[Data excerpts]
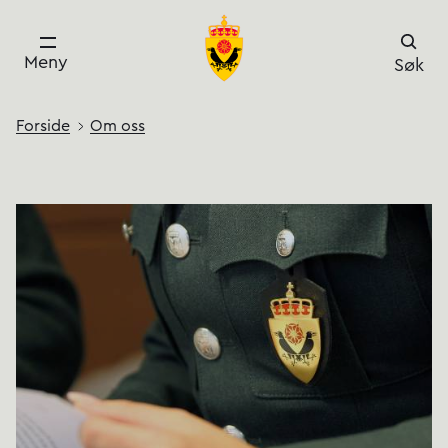
Meny
Søk
Forside
Om oss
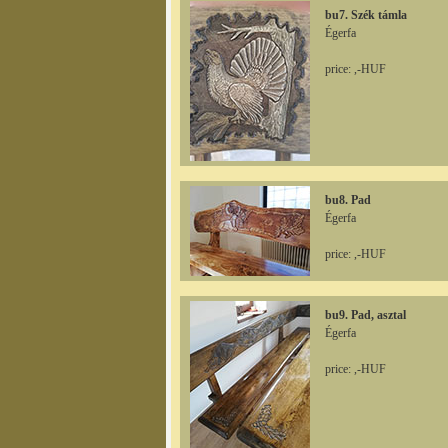
bu7. Szék támla
Égerfa
price: ,-HUF
bu8. Pad
Égerfa
price: ,-HUF
bu9. Pad, asztal
Égerfa
price: ,-HUF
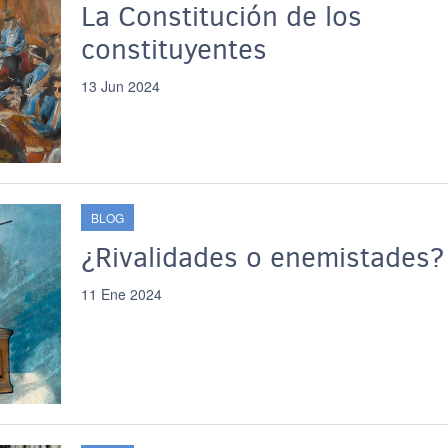
La Constitución de los
constituyentes
13 Jun 2024
BLOG
¿Rivalidades o enemistades?
11 Ene 2024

Description of the task:
Could you update the listing above by swapping every "Égerfa" for "Bükkfa"? Leave all other text untouched and omit the pictures.

Solved exercise:
Meny
Søk
Forside
Om oss
bu7. Szék támla
Bükkfa
price: ,-HUF
bu8. Pad
Bükkfa
price: ,-HUF
bu9. Pad, asztal
Bükkfa
price: ,-HUF
La Constitución de los
constituyentes
13 Jun 2024
BLOG
¿Rivalidades o enemistades?
11 Ene 2024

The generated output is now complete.